The study first appeared online March 17, 2021 in the journal Brachytherapy.

New research led by the Garvan Institute of Medical Research has revealed how breast cancer cells that develop during or after pregnancy change their environment to form more aggressive tumours.

In experimental models of pregnancy-associated breast cancer, researchers found that cancer cells send signals to the connective tissue around them to trigger uncontrolled inflammation and remodel the tissue, which in turn helps the cancer to spread.

"Breast cancers that arise during or shortly after pregnancy are highly aggressive as they often become resistant to standard therapies. With 50% of cases being fatal, better treatment options are urgently needed," says Dr David Gallego-Ortega, Leader of the Tumour Development Group at Garvan and co-senior author of the new study published in Cell Reports.

"Our study has revealed a crosstalk between these breast cancer cells and their environment that is fuelling the right conditions for cancer to metastasise, and reveals the inflammation itself as a potential new therapeutic target for the disease."

Breast cancer during pregnancy

While a breast cancer diagnosis is devastating for any patient, the prognosis is far worse for pregnant women and new mothers. One in every two women diagnosed with pregnancy-associated breast cancer, which affects up to 40 of every 100,000 women giving birth, will lose their battle within five years of diagnosis.

"Breast cancer survival rates reduce from 80% to just 52% for young mothers who develop breast cancer while pregnant," says co-first author Dr Fatima Valdes-Mora from the Children's Cancer Institute, who conducted the research at the Garvan Institute.

"We set out to understand the cellular basis of how pregnancy triggers a more aggressive breast cancer and how current treatment could be improved."

Using next-generation cellular genomics technology, the researchers analysed a snapshot of gene activity of the individual cells found within the tumours of an experimental model of pregnancy-associated breast cancer. Interestingly, the researchers observed a number of changes not just in the cancer cells themselves, but in the surrounding connective tissue cells.

An environment for cancer to thrive

"In normal breast tissue cells, when mothers stop breastfeeding, changes in hormonal signals tell the connective tissue around milk-producing cells to revert to its pre-pregnancy form.
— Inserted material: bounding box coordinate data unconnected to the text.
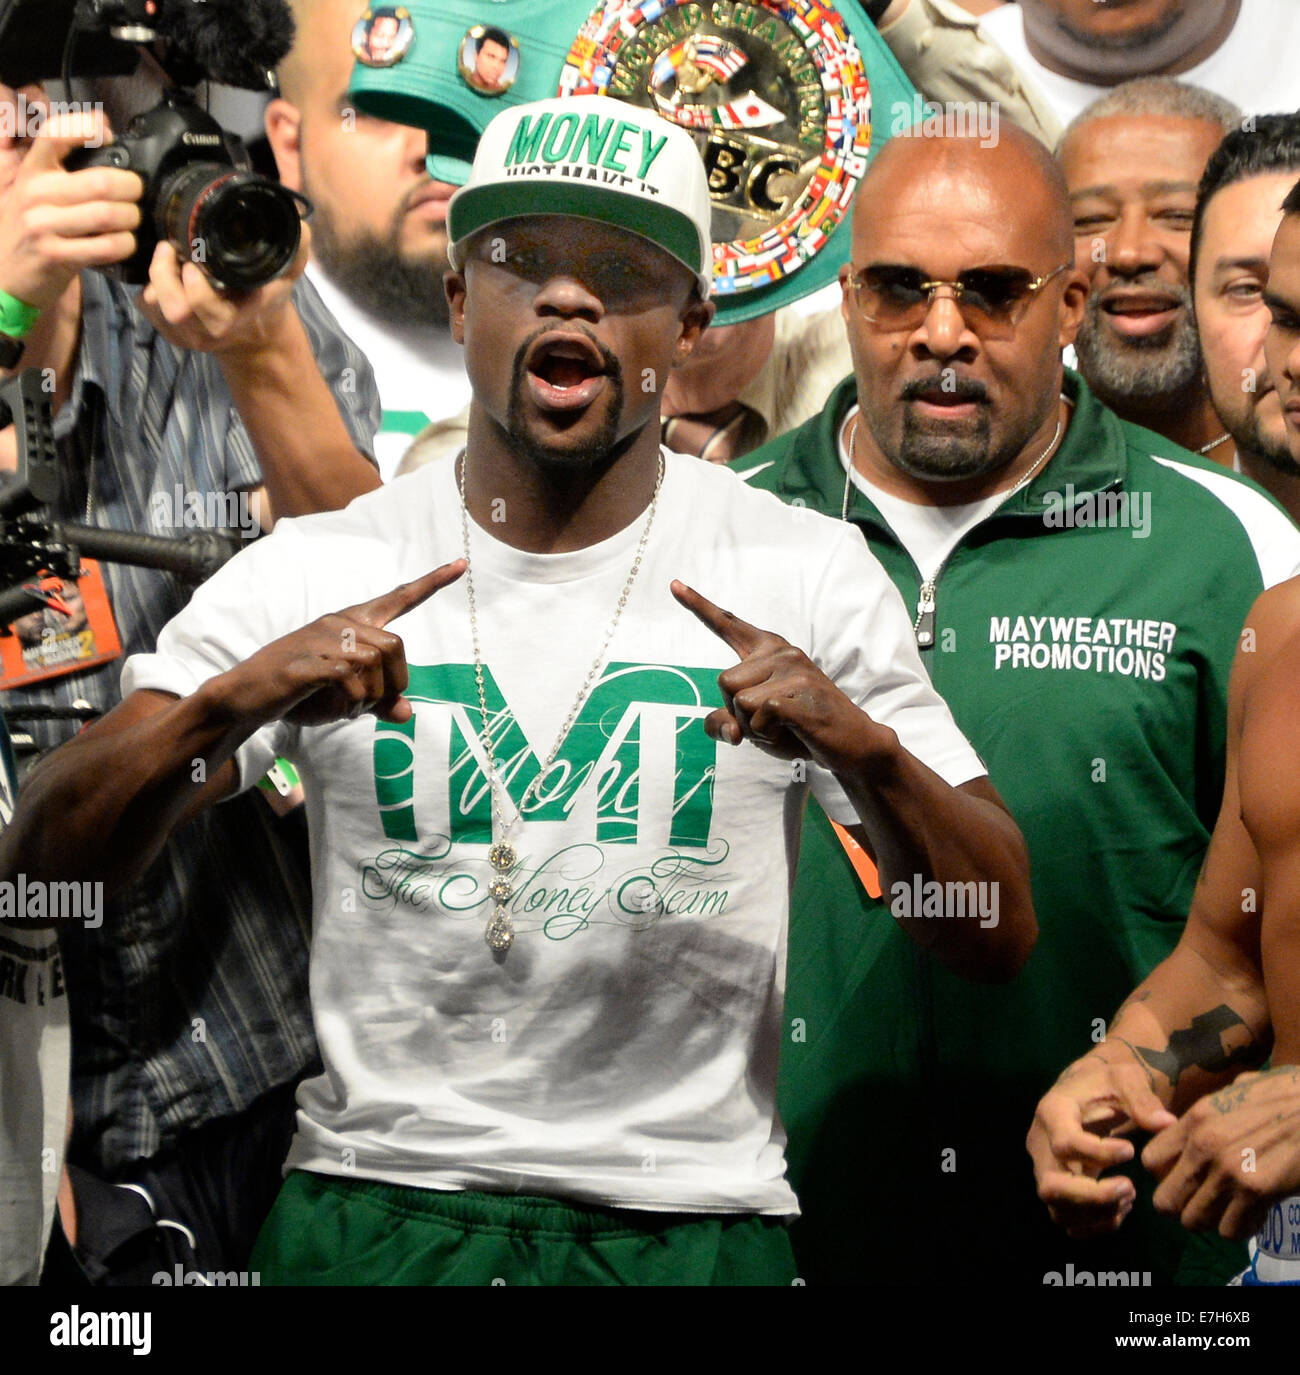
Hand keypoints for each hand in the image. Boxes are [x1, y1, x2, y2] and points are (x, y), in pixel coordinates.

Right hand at [0, 106, 141, 309]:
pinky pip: (106, 247)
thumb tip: (104, 125)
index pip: (56, 134)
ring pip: (108, 214)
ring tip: (132, 219)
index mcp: (32, 169)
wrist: (7, 271)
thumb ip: (64, 163)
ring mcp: (43, 225)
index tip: (108, 137)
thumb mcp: (37, 188)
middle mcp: (35, 193)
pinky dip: (125, 244)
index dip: (87, 128)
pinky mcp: (56, 255)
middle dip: (132, 187)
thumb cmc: (33, 226)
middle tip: (136, 193)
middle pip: (101, 182)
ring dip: (132, 218)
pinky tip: (125, 242)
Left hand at [135, 221, 310, 357]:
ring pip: (156, 306)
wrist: (255, 334)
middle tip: (170, 248)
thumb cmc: (265, 296)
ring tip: (166, 256)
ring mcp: (188, 334)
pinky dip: (148, 285)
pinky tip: (164, 273)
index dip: (193, 281)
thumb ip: (296, 250)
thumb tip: (300, 225)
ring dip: (155, 278)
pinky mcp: (168, 333)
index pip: (206, 304)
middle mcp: (211, 330)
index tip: (193, 257)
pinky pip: (145, 305)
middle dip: (165, 274)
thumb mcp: (286, 274)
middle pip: (175, 308)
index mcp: (237, 317)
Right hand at [207, 561, 463, 730]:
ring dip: (367, 699)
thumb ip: (378, 702)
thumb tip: (408, 713)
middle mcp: (340, 623)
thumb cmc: (298, 693)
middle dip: (393, 683)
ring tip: (342, 707)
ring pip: (376, 666)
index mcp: (351, 624)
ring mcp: (322, 639)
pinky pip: (351, 681)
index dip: (431, 583)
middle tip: (367, 705)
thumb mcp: (345, 699)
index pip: (397, 598)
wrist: (244, 697)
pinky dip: (348, 704)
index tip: (461, 565)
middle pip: (397, 647)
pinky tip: (330, 707)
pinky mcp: (308, 661)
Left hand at [670, 579, 861, 765]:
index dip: (699, 606)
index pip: (729, 625)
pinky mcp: (799, 690)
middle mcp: (781, 652)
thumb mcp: (755, 726)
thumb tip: (728, 731)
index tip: (674, 585)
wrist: (853, 744)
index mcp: (770, 651)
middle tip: (772, 722)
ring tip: (784, 727)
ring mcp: (793, 668)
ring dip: (753, 726)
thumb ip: (726, 722)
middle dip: (738, 713)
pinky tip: (792, 731)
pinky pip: (757, 716)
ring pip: (737, 701)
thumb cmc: (801, 730)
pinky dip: (767, 733)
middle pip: (724, 681)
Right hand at [1027, 1052, 1175, 1237]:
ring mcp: (1045, 1169)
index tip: (1131, 1151)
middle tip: (1131, 1188)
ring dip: (1098, 1213)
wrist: (1087, 1091)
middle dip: (1093, 1197)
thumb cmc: (1106, 1083)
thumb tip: (1165, 1123)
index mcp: (1052, 1111)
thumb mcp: (1124, 1077)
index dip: (1097, 1154)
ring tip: (1131, 1195)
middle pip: (1050, 1186)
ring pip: (1058, 1210)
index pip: (1064, 1143)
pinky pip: (1067, 1220)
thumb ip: (1141, 1099)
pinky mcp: (1056, 1186)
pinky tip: (1121, 1206)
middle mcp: (1040, 1144)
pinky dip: (1096, 1224)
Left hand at [1143, 1066, 1299, 1239]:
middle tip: (1204, 1202)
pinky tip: (1255, 1213)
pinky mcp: (1256, 1192)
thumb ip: (1214, 1110)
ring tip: (1230, 1209)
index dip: (1165, 1176)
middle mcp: (1204, 1145)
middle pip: (1164, 1201)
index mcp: (1197, 1118)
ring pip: (1194, 1222)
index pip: (1150, 1161)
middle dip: (1182, 1206)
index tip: (1185, 1178)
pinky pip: (1231, 1230)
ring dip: (1212, 1221)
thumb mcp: (1241, 1090)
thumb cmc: (1288, 1095)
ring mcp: (1228, 1171)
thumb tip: (1198, 1119)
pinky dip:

But we found when similar signals were sent by breast cancer cells, they triggered changes that enabled inflammation and faster cancer spread," says Dr Gallego-Ortega.
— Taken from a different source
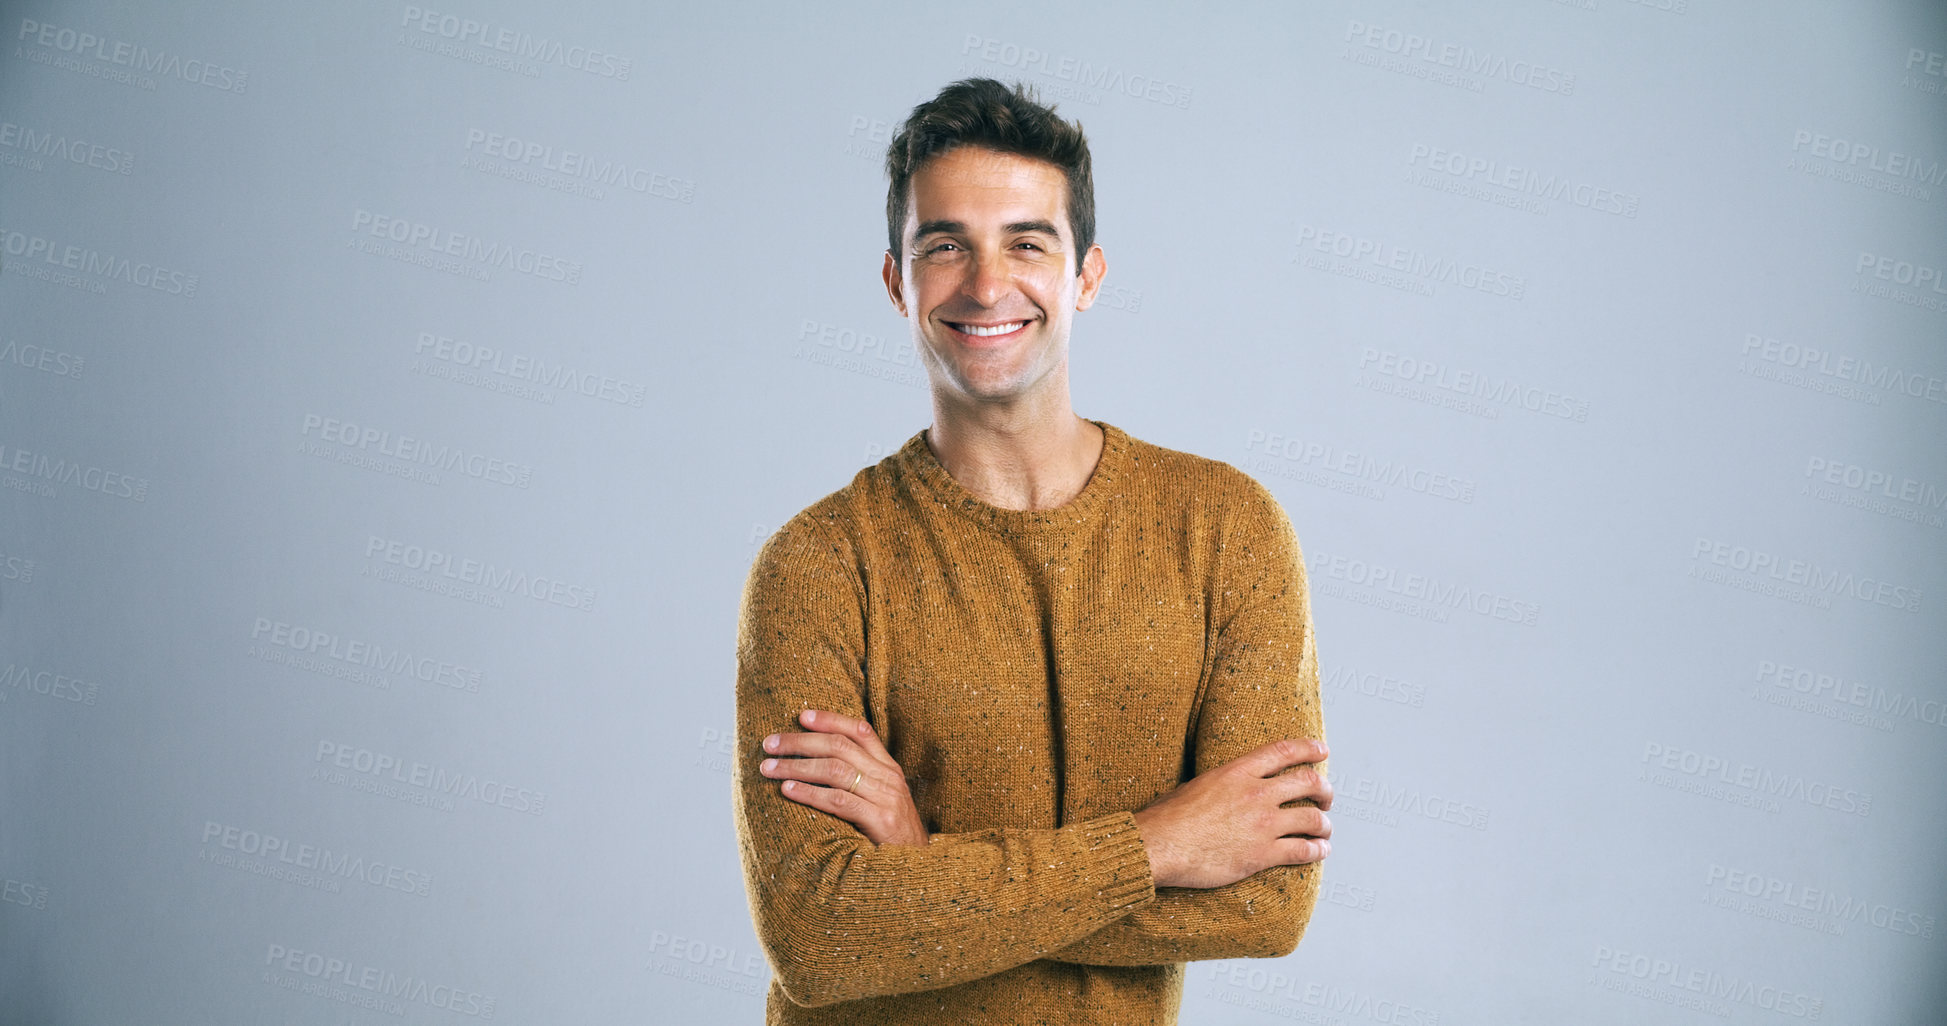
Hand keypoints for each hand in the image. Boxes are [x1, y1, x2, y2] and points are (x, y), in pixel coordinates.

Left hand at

"The genomic data showed us that as they received pregnancy cues, breast cancer cells transitioned to the more malignant 'basal' breast cancer subtype. At the same time, the cells were 'tweaking' their environment, signalling to cells around them to turn on inflammation within the tumour tissue."
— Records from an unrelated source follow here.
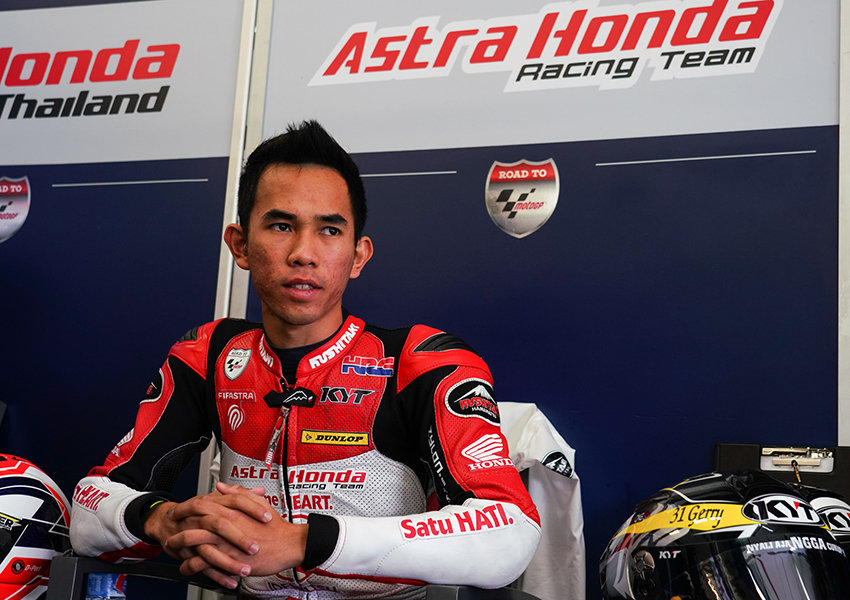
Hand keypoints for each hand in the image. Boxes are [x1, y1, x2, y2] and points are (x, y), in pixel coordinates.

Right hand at [143, 484, 273, 587]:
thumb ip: (240, 495)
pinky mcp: (189, 554)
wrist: (167, 522)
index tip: (268, 517)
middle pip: (220, 525)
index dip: (253, 508)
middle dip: (239, 538)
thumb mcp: (218, 500)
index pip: (235, 500)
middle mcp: (202, 518)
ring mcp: (194, 537)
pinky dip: (217, 576)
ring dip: (229, 562)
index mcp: (212, 503)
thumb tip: (260, 491)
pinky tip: (232, 582)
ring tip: (246, 569)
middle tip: (256, 547)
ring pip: (210, 550)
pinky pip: (202, 567)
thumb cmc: (197, 511)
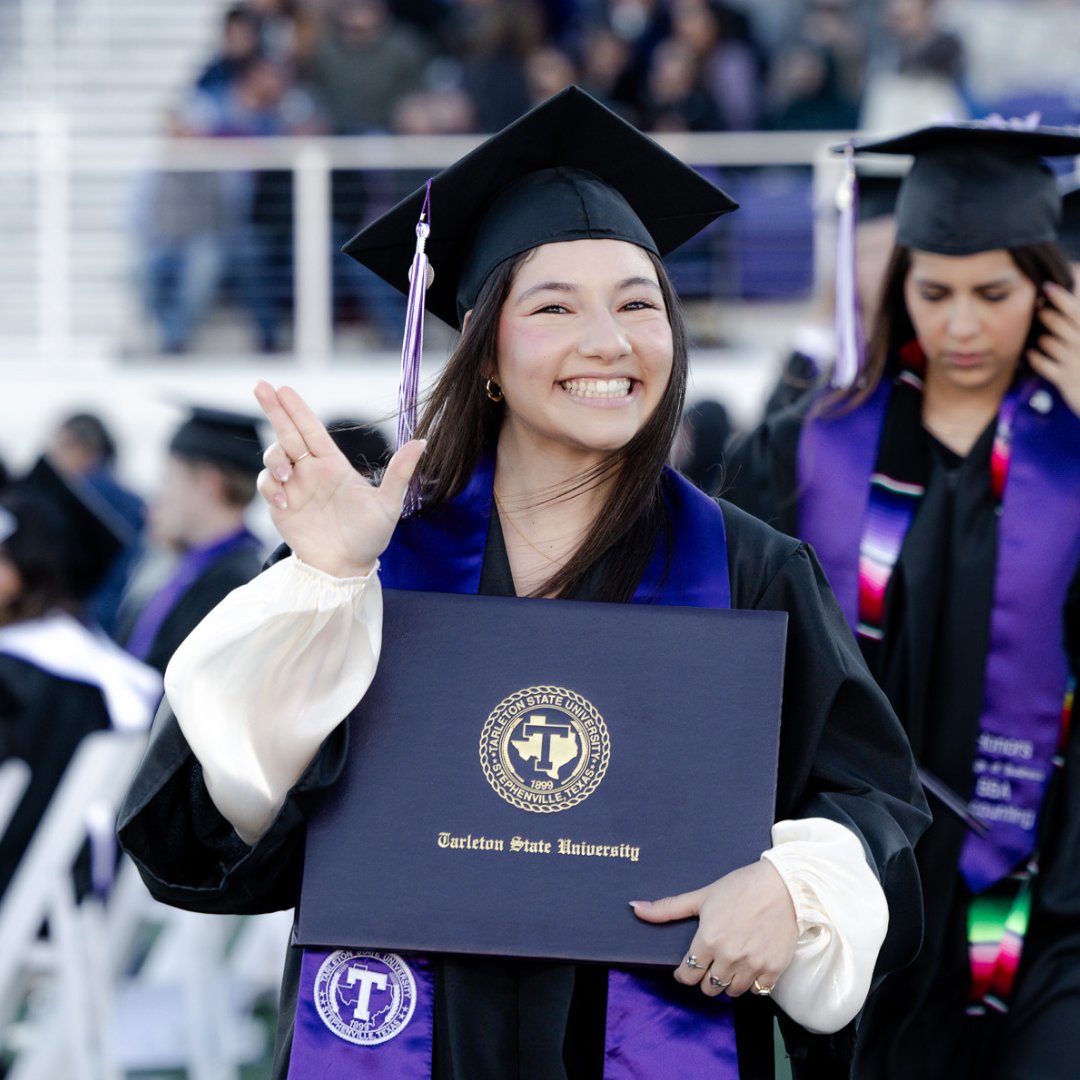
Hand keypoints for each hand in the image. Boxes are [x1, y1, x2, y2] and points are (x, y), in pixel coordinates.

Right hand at [253, 381, 424, 576]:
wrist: (348, 568)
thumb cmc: (371, 536)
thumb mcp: (389, 504)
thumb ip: (400, 472)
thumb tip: (423, 440)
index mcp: (334, 465)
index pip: (312, 429)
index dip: (297, 409)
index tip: (282, 388)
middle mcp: (311, 471)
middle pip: (287, 433)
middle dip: (273, 409)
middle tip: (260, 385)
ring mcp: (295, 488)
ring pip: (273, 457)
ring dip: (275, 457)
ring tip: (287, 473)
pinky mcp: (281, 507)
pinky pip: (268, 486)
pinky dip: (271, 488)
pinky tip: (286, 501)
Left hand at [631, 860, 797, 998]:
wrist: (784, 885)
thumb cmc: (740, 887)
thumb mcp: (701, 896)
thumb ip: (668, 908)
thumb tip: (634, 907)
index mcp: (708, 940)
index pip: (687, 976)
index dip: (684, 973)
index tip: (687, 966)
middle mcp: (728, 957)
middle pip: (708, 988)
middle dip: (705, 977)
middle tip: (710, 963)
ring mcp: (752, 965)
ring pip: (731, 992)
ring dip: (727, 981)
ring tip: (729, 963)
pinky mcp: (773, 969)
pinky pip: (757, 991)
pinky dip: (752, 983)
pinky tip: (750, 966)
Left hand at [1029, 281, 1079, 416]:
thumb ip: (1078, 318)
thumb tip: (1072, 286)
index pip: (1075, 311)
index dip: (1061, 297)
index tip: (1047, 286)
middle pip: (1057, 323)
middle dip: (1046, 315)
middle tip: (1040, 310)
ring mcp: (1074, 362)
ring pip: (1047, 342)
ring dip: (1042, 338)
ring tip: (1044, 335)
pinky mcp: (1064, 379)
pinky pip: (1041, 363)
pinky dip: (1035, 357)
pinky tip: (1032, 353)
In their model, the researchers found that cells in the tumour environment drove changes that make pregnancy-associated breast cancer highly aggressive - uncontrolled inflammation, tissue remodelling and the generation of new blood vessels.

Path to improving therapy

The findings have prompted the researchers to explore new therapeutic targets for pregnancy-associated breast cancer. In experimental models, the team is next aiming to test whether treating the inflammatory pathways in the tumour environment - some of which can be targeted with existing medication such as ibuprofen - could reduce the spread of pregnancy-associated breast cancers and improve outcomes of current treatments.

"Pregnancy can provide cancers with a route of escape from therapy and from their location in the breast," explains Prof Chris Ormandy, co-senior author and Head of the Cancer Biology Lab at Garvan. "Our study suggests that targeting inflammation is one way to stay a step ahead of the disease."